> _What the task requires_
Please output every line of the data below as a numbered list, skipping blank lines. Leave the pictures out of your answer.

Extracted data entries
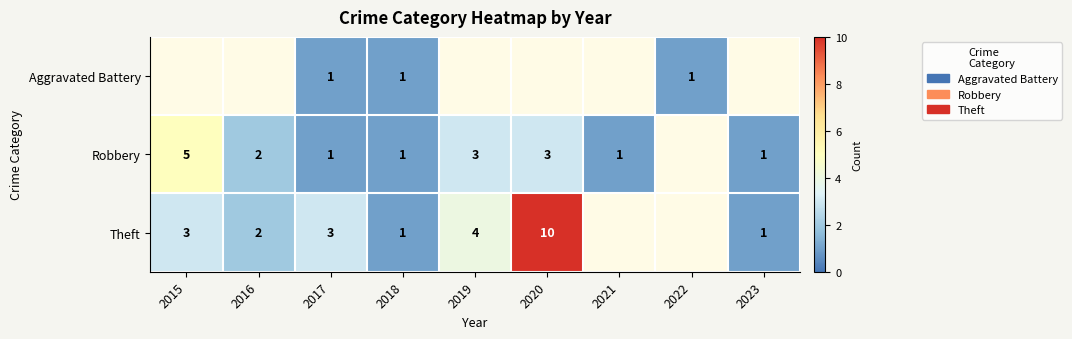

The value of Robbery at 2021 is 1. True or false?

True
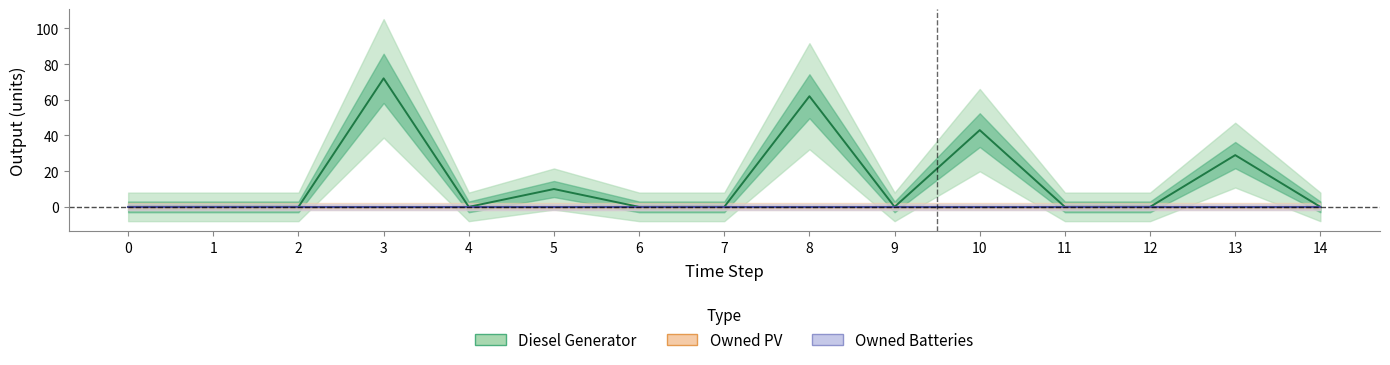

Which category has the highest value across all series?

3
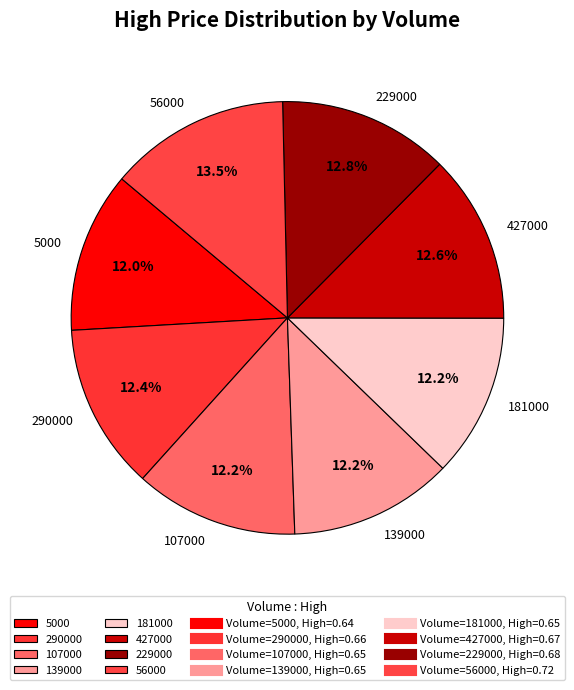

Is the sum of 5000 and 56000 greater than half?

No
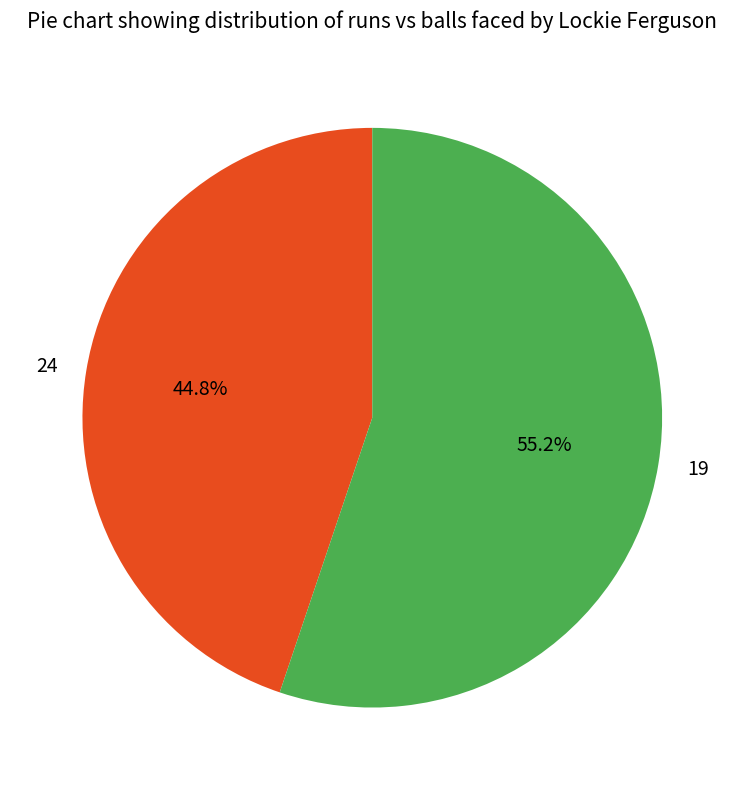

To the nearest percent, what is the average slice percentage?

50%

> _Solution for this task_
1. The value of Robbery at 2021 is 1. True or false?
2. True
3. Which category has the highest value across all series?
4. 3
5. Is the sum of 5000 and 56000 greater than half?
6. No
7. To the nearest percent, what is the average slice percentage?
8. 50%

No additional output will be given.